In 2006, she and her wife bought an established pharmacy called Marco Drugs and Compounding.
Yet, the transition was difficult. “The former owner was an older white man who’d been the pharmacist here for 30 years. I was still young in comparison, and a Latina who spoke with an accent. Many customers left once I took ownership.”
However, the location, in an affluent area of the city and close to two hospitals and lots of healthcare providers, was ideal. Additionally, the pharmacy had an established compounding practice.
“Compounding is very rewarding because in order to get it right, we have to work very closely both with prescribing physicians and with patients. It enables us to help solve patients’ health issues,” Martinez said. “I felt lucky to be able to buy a pharmacy that already was known for compounding.”
Today, when Martinez is not helping patients, she serves as a leader in the pharmacy industry and sits on the board of directors of the American Associated Pharmacies, or AAP, a national member-owned cooperative of more than 2,000 independent pharmacies.
Diana Torres, Carolina, Puerto Rico
As a recently licensed pharmacist, Diana Torres works as a freelancer, covering shifts as needed in eight or nine different independent pharmacies.
Prior to pursuing her pharmacy degree, she worked for 11 years in pharmaceutical sales and marketing. “When I was in sales, I got to know many pharmacists. I saw that they have so many opportunities to help people. That was really what I wanted to do,” she said. “Besides, my mom and my aunt are both pharmacists, so maybe it was inevitable.”

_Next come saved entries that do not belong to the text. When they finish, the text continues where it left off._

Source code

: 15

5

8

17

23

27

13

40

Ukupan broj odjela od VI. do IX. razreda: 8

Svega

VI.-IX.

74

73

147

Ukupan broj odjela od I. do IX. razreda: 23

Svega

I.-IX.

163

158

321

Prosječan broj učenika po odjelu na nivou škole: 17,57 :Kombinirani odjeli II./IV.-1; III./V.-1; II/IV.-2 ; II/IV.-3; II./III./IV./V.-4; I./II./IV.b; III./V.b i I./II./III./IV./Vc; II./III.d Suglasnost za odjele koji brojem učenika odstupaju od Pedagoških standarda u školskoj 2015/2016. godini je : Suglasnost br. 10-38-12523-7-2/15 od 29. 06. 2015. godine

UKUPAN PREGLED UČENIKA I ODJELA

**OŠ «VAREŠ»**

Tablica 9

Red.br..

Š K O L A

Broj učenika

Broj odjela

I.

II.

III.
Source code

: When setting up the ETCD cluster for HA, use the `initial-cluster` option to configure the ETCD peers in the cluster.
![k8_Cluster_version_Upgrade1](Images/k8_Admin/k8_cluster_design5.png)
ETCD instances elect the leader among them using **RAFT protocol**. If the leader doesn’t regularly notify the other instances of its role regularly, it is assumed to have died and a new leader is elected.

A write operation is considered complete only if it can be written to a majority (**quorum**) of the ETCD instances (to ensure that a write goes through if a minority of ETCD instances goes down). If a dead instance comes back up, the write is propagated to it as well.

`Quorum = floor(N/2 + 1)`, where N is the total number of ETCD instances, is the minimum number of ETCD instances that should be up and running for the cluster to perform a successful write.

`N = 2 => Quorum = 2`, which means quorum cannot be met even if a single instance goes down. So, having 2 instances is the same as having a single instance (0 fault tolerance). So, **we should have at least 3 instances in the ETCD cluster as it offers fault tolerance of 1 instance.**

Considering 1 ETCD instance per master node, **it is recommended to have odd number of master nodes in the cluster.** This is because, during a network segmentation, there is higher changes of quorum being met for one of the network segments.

Torres had a six-month-old child at the time, but she quit her corporate job to pursue her dream. She had to take 19 undergraduate classes before she could get into the pharmacy school at a Puerto Rico campus of Florida-based Nova Southeastern University. As she entered her third year of pharmacy school in 2019, she learned that she was pregnant with her second son. “I was 39 weeks pregnant when I presented my final poster project,” she said with a laugh. She gave birth soon after and got her pharmacy license in October 2020.
“It was a crazy time for me and for my husband,” she said. “But I’m so glad I found my way to community pharmacy. I love working with people, and community pharmacy allows such close interactions with patients. So much of the work is just talking with people out on the pharmacy floor and helping them find solutions that help alleviate health issues.”
She hopes to be established as a pharmacy owner within the next three years. In the meantime, Torres said she is happy to serve the many patients who need her at the various pharmacies where she works.